*TEXT PASSAGE*
──────────────────────────────

This is a microservice for voting on GitHub issues.

People are allotted a certain number of votes based on:

  • How long they have been contributing to the GitHub project
  • How much they have paid to the open collective

The idea is to give financial backers and sponsors a better return on their investment by allowing them to influence priorities of the project they are supporting.

The idea is inspired by WebPack's voting.

The application exposes a HTTP API that can be used from any web page. In more detail:

  • A list of issues that can be voted on
  • The number of votes that have been cast on each issue

Logged-in users have additional functionality:

  • See how many votes they have left
  • See their own cast votes
  • Cast (or uncast) votes

Administrators can configure what GitHub issues are votable (this will probably be done by tagging issues on GitHub)

It's not a goal to update issues on GitHub - seeing what people have voted on will happen on a system outside of GitHub.

Run locally

NODE_ENV=development node server.js

User Story map (sort of)

  • Admin creates a votable tag in select GitHub repos

  • Admin tags certain issues with votable

  • Admin configures app with a list of GitHub repos to watch

  • Votable issues show up in the app

  • Admin sets a USD bounty on each issue

    • This is how much developers will get if they fix it
    • This sets the threshold for donations as well
  • GitHub Contributor looks at votable issues in the app

  • GitHub Contributor signs in with GitHub OAuth

  • GitHub Contributor sees they have 850 votes yay, wondering how to spend them

Software Architecture

The application is based on Event Sourcing and CQRS.

The software components are decoupled using the Hexagonal Architecture (aka Ports and Adapters) pattern.

The tests are inspired by todo-subsecond, a small application that introduces some conventions for running the same tests in different configurations, taking advantage of ports and adapters.

──────────────────────────────

*EXERCISE SET*
1. Answer these from the GitHub issue voting description, one line each:
(a) What two things decide how many votes a person gets?
(b) What pattern is used to decouple the software components?
(c) What command runs the application locally?
2. Rewrite the part of the GitHub issue voting description that begins with "The application exposes" and ends with "outside of GitHub.", swapping "Logged-in users" for "Signed-in users".
3. Carry the GitHub issue voting description on from its last sentence.

*SUPPLIED INFORMATION*
──────────────────────────────

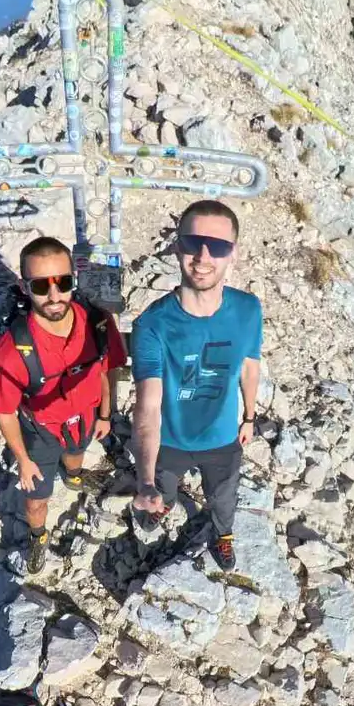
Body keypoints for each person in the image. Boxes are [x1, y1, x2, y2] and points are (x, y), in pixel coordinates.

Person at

──────────────────────────────

*SOLVED TASKS*
1.
(a) How long they have been contributing to the GitHub project, and how much they have paid to the open collective.
(b) The Hexagonal Architecture (aka Ports and Adapters) pattern.
(c) NODE_ENV=development node server.js

2.
The application exposes a HTTP API that can be used from any web page. In more detail:

  • A list of issues that can be voted on
  • The number of votes that have been cast on each issue

Signed-in users have additional functionality:

  • See how many votes they have left
  • See their own cast votes
  • Cast (or uncast) votes

Administrators can configure what GitHub issues are votable (this will probably be done by tagging issues on GitHub)

It's not a goal to update issues on GitHub - seeing what people have voted on will happen on a system outside of GitHub.

3.
Domain model

Voting is similar to banking. Casting a vote is similar to transferring money from one account (the user) to another account (the issue). The only difference is that we're transferring votes, not money.

Both issues and users are modelled as Accounts. Voting is modelled as Transactions.

TODO

  • Diagrams describing how this fits together
    • Production assembly
    • Various test assemblies
  • Code coverage
  • Plug assemblies directly into each other, like hexagonal legos.
  • Delegate assemblies (no inheritance)
  • Rename pubsub to pubsub everywhere
  • Group code+tests by concept rather than technicalities
  • Add back UnitOfWork (but only expose add method)
  • Create a HTTP adapter
  • UI
    • Styling
    • Autoreload
      • Webpack middleware
      • Reload page on change
  • GitHub OAuth
    • Use a separate route
  • Access Control
  • Account imports
    • OpenCollective donations
      • Importer
      • Batch job/fetcher
    • GitHub activity
      • Importer (trigger on first login)
      • Batch job/fetcher
    • Transfer job (USD-> votes, GitHub activity -> votes)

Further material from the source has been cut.